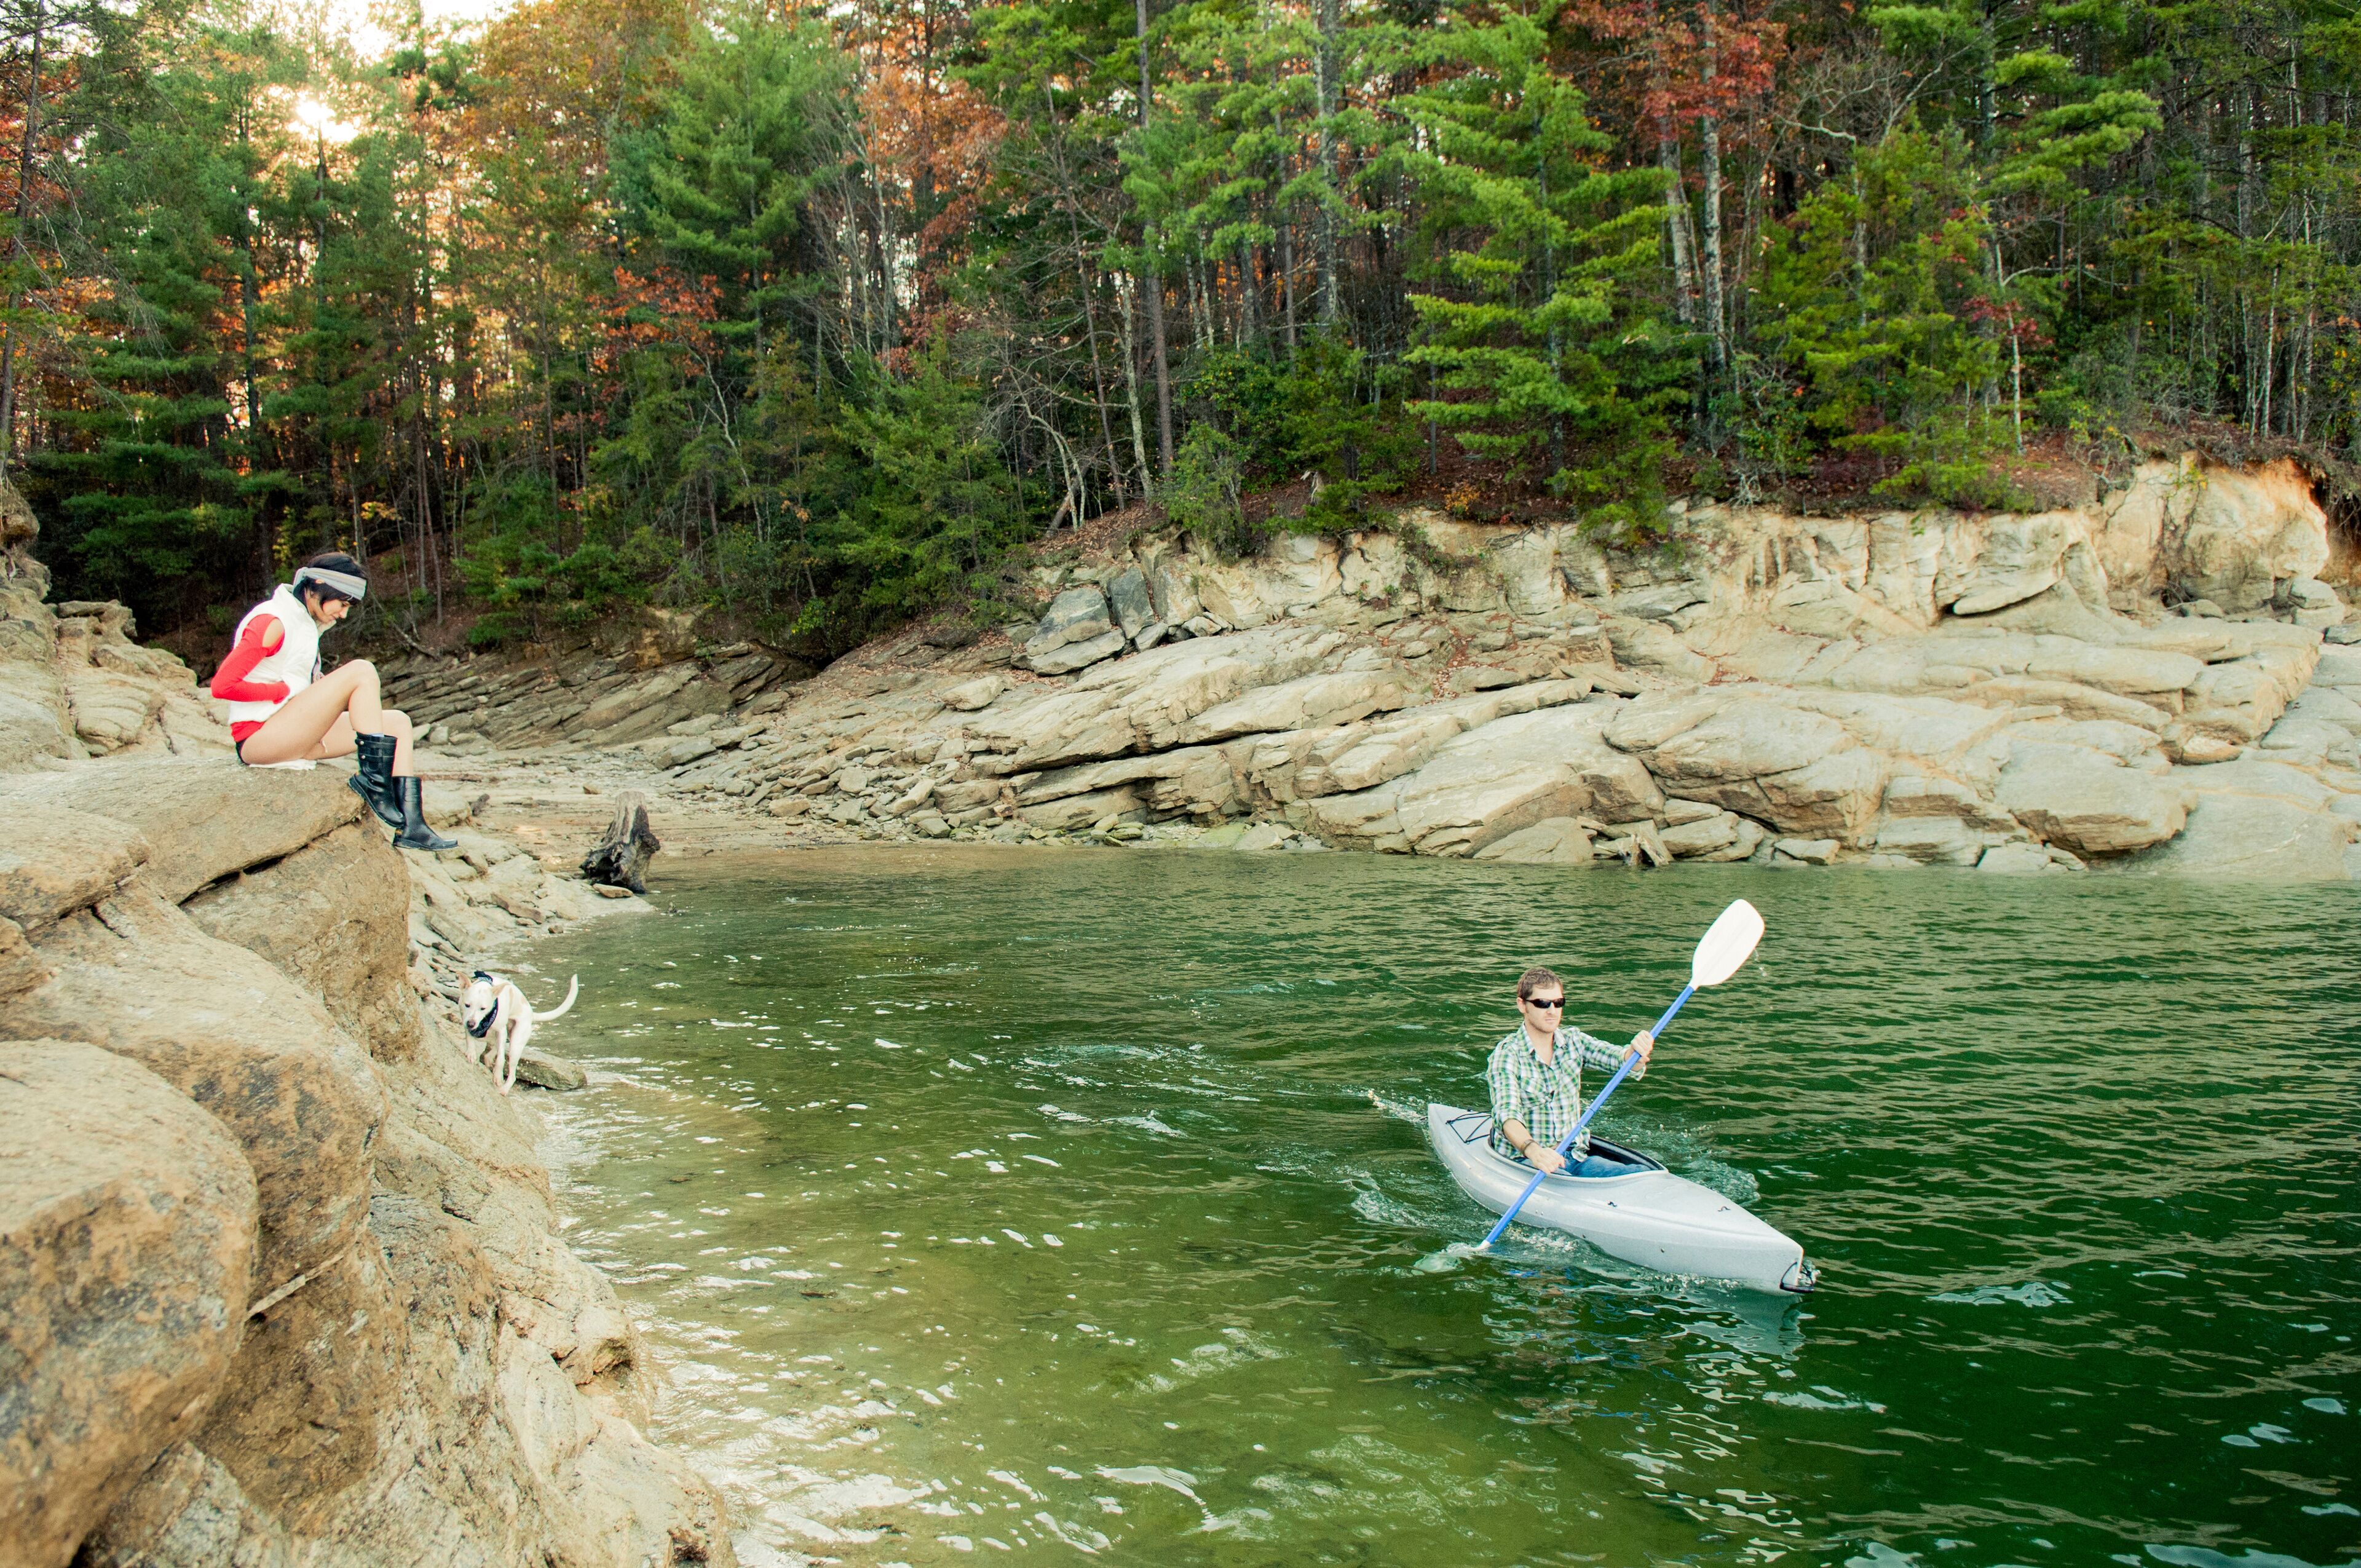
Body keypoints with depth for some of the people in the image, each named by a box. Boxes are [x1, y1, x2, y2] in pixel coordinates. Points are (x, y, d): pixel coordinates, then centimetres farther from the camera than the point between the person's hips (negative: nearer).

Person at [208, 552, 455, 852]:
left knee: (398, 722, 0)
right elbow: (222, 685, -19)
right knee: (361, 671, -21)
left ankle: (411, 826, -13)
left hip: (294, 735, 10)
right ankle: (373, 780, -18)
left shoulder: (307, 622, 16)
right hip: (259, 738, -10)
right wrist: (287, 690, -13)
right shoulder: (273, 622, -12)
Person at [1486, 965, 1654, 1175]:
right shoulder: (1506, 1055, -9)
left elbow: (1621, 1060, -7)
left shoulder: (1573, 1041, 8)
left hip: (1574, 1156, 5)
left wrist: (1637, 1050, -32)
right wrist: (1532, 1149, -43)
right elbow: (1507, 1113, -23)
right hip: (1523, 1160, -5)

------------------------------

**Your task**
Find the line containing "right wrist: (287, 690, -13)" in the material above. Print it and every line after it through the end, exactly and only those.

**Result**
right wrist: (287, 690, -13)
right shoulder: (273, 622, -12)
Person at [1486, 965, 1654, 1175]:
right shoulder: (1506, 1055, -9)
left elbow: (1621, 1060, -7)
left shoulder: (1573, 1041, 8)
left hip: (1574, 1156, 5)
left wrist: (1637, 1050, -32)
right wrist: (1532, 1149, -43)
right elbow: (1507, 1113, -23)
right hip: (1523, 1160, -5)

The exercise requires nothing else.